Hay temas que se cuelan en tus lecturas y en tu vida sin que te des cuenta y de repente aprecias que hablas de lo que nunca habrías esperado hablar. Nunca me hubiera imaginado a mí mismo hablando de árboles. Todos tenemos la capacidad de distinguir un árbol hermoso de una birria, pero pocos saben de lo que hablan cuando hablan de árboles. Hace algunos meses reseñé las memorias de un jardinero inglés, como esencia de un mundo ya pasado. Ahora le toca a la otra cara de la moneda: la vida de un propietario de un jardín inglés. La diferencia es que este propietario era uno de los mayores expertos mundiales en cerezos y consiguió salvar en su jardín y en otros muchos a los que envió sus cerezos miles de variedades, originales o injertadas, para mantener la diversidad y la belleza de ese árbol singular.

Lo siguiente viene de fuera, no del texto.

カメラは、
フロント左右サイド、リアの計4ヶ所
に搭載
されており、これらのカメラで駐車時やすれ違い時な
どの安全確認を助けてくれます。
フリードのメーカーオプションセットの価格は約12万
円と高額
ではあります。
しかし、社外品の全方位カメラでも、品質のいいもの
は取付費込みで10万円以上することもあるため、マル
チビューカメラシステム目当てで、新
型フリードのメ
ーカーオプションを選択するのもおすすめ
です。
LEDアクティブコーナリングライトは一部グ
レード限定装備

Como podéis imaginar esa vida no da para un libro interesante, o sí. La singularidad de este personaje y del libro es su relación con Japón. El único país que dedica tiempo a admirar la floración de los cerezos. No de forma abstracta, tienen una fiesta de observación de la floración en la que se juntan a admirar la belleza de ese árbol singular en su esplendor de luz y color. Pero, a la vez, el que convirtió ese árbol en símbolo de los kamikazes y del ejército durante la segunda guerra mundial. Paradójicamente, esa devoción se acompañó por la destrucción de miles y miles de variedades diferentes del estándar. Además, la derrota de la II GM supuso una cierta de repulsa hacia el árbol.

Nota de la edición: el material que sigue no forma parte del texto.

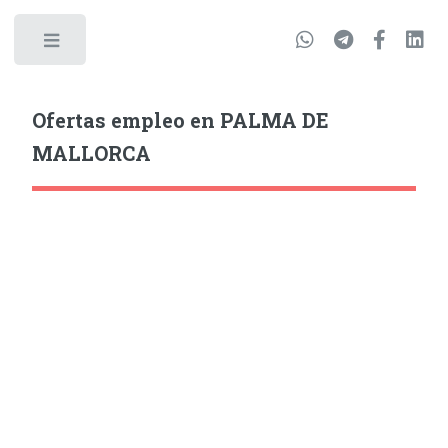
Ofertas empleo en PALMA DE
MALLORCA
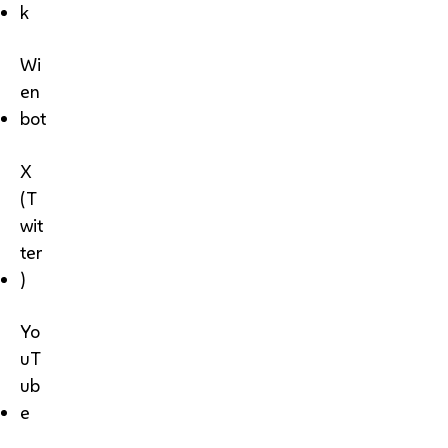
k
Wi
en
bot
X
(T
wit
ter
)
Yo
uT
ub
e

Afortunadamente, Collinwood Ingram, el protagonista de esta historia, se había dedicado a recoger en su jardín cientos de variedades de cerezos y a injertar y polinizar otras. A la vez enviaba a quien le pedía esquejes para extenderlas por el mundo. Cómo el jardinero del que hablé, su vida fueron los cerezos. Heredero de una importante fortuna se dedicó primero a la ornitología y después a los cerezos. Su pasión discreta le ganó el apodo de Cherry, cereza y un reconocimiento mundial.

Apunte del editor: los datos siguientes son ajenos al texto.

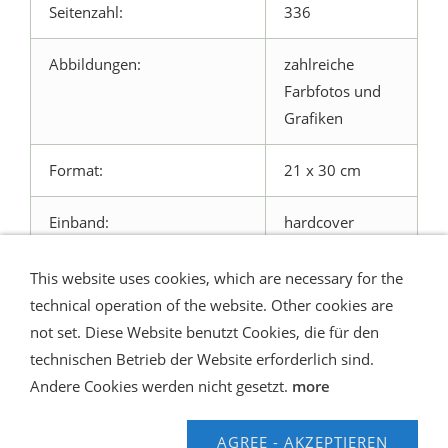
Seitenzahl:
336
Abbildungen:
zahlreiche
Farbfotos und
Grafiken
Format:
21 x 30 cm
Einband:
hardcover
This website uses cookies, which are necessary for the
technical operation of the website. Other cookies are
not set. Diese Website benutzt Cookies, die für den
technischen Betrieb der Website erforderlich sind.
Shipping and Payment
AGB / Terms
Widerrufsrecht
Datenschutz
Verbraucherhinweise
Andere Cookies werden nicht gesetzt.
more
Haftungsausschluss
Contact us
Impressum
Hilfe
AGREE - AKZEPTIEREN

La mejor parte de la historia es, como los cantes de ida y vuelta, como sus esquejes volvieron a Japón para enriquecer con variedades perdidas la uniformidad impuesta por el militarismo y la uniformidad. Del mismo modo, la autora, japonesa casada con inglés, convierte el libro en un homenaje a ese personaje, excéntrico como sólo lo pueden ser los ingleses, que supo hacer de su inutilidad vital algo hermosamente útil.